───── SELECTED PASSAGE ─────

This is his very purpose for coming to Jerusalem. He came to die. Jesus is the sacrifice for our sins that transforms us, and restores us to harmony with God, with others, with our world, and with ourselves. The drama of Palm Sunday leads to this sacrifice and this transformation.
Let’s look at a couple parts of this drama of Jesus coming to Jerusalem, and how they apply to our lives. How does Jesus come to us and to our world? What does he bring to us?
This leads us back to the bi-polar bears. They represent a huge range of feelings and emotions. Some religious people are afraid of a God with strong feelings and emotions. As an escape from this, they will say that part of what it means for God to be God, and for God to be far beyond our thought, is that God is beyond all human emotional connections.
But that is not the religion of the Bible. In the Bible, God is what he is, all the time, perfectly and completely. And God is full of feeling and emotion. God is love and compassion; perfectly, and completely, and all the time. God is full of peace and joy; perfectly and all the time.
But God is also passionate about goodness, or the lack thereof. God in his love and passion for goodness is outraged by sin, and evil, and suffering, wherever he finds it. God is outraged by injustice, and hypocrisy, wherever he finds it. And God even hates death: perfectly, and completely, and all the time.
Out of the abundance of what God is, and his wealth of feeling, he comes to us with the specifics of what we really need, and what our world requires, in our time and place.
Sometimes we don’t know what to expect from God, because we do not see clearly what we need, or what the world around us needs. And this can be confusing.
Actually this is not much different from what we are. It is a perfectly simple thing to tenderly hug a little child and then, ten seconds later, scream at the same child because that beloved child is about to pull down a pot of boiling water on his head.
What confuses us about God comes from our temptation to be one kind of person in the presence of certain people, and another kind of person with others: one kind of person in business, another kind of person at home, another kind of person with friends, and another kind of person at church.
The person we show ourselves to be, in any given situation may be a deception. There is, often, something untrue about us that makes having faith in God confusing. Can we trust the Lord to be what he is perfectly, and completely, all the time?
Jesus is God in the flesh. When God became human in Jesus, we see this amazing ability to suddenly change, before our eyes, from one depth of emotion to another, according to what is needed. But Jesus is really what he is all the time.
Everyone with Jesus was excited, and joyful, and afraid, as they came up over the last hill (the Mount of Olives) that would bring them into sight of the Holy City. But, Jesus was calm, with the calm of being in control. He gave them something to plan, and a mission to carry out. “Go into that village and fetch me the donkey colt, for my mount.” His calm and control calmed them.
As they approached the walls and gates of the city, and the temple, so full of powerful enemies with their troops and guards, they took up a song, and that song put heart and backbone into them. Jesus surely sang along with them. He sang for joy with them.
But there were frowning people in the crowd who were dressed like leaders of the synagogues, and they looked like men who didn’t hear the word “no” gladly. “Jesus, stop these people from singing about you as their king!” “No! If these were silent, the stones would sing.”

─────

(TASK REQUIREMENTS)
**A.** Shorten the paragraph of the Palm Sunday passage that opens "Everyone with Jesus was excited" and keep its main facts.
**B.** From the Palm Sunday passage, extract the text verbatim, starting at the words "But God is also" and ending after "death: perfectly, and completely, and all the time.".
The lines after this point come from a separate source, unrelated to the Palm Sunday passage.

───── DATA EXCERPTS ─────

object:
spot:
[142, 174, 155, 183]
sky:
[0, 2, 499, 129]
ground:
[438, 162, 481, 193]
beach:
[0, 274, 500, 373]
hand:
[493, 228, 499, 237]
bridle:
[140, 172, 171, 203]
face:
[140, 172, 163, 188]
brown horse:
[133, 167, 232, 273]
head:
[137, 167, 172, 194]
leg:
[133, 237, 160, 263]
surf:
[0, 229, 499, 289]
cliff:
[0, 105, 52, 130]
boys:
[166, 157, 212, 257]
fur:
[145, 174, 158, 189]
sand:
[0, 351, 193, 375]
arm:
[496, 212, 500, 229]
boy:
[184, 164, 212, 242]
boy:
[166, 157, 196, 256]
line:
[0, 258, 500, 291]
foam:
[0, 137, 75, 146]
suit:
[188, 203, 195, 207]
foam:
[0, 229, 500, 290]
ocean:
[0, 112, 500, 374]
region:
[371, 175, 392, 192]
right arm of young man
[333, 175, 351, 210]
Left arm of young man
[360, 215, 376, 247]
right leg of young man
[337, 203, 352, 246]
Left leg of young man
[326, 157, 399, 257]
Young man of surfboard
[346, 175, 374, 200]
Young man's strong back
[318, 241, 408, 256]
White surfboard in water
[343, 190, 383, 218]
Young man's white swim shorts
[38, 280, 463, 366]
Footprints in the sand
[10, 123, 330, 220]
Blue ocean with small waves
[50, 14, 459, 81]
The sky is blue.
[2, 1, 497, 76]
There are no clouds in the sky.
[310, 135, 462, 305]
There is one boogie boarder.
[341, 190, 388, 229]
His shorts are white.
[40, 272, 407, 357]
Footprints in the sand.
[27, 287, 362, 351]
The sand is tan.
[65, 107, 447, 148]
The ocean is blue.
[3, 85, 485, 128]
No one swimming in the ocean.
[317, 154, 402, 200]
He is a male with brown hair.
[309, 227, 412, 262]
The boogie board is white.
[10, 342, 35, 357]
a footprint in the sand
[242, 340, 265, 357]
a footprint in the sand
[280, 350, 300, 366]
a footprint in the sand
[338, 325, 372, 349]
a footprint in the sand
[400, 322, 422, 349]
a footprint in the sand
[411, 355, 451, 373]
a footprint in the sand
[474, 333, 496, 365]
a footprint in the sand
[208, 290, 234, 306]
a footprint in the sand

─────

(TASK-BY-TASK RESULTS)
**A.** As they came over the Mount of Olives into sight of the Holy City, everyone with Jesus was excited, joyful, and afraid, but Jesus stayed calm and in control. He gave them a mission, sending them into the village to fetch a donkey colt for him to ride, and his calm steadied them.

**B.**
But God is also passionate about goodness, or the lack thereof. God in his love and passion for goodness is outraged by sin, and evil, and suffering, wherever he finds it. God is outraged by injustice, and hypocrisy, wherever he finds it. And God even hates death: perfectly, and completely, and all the time.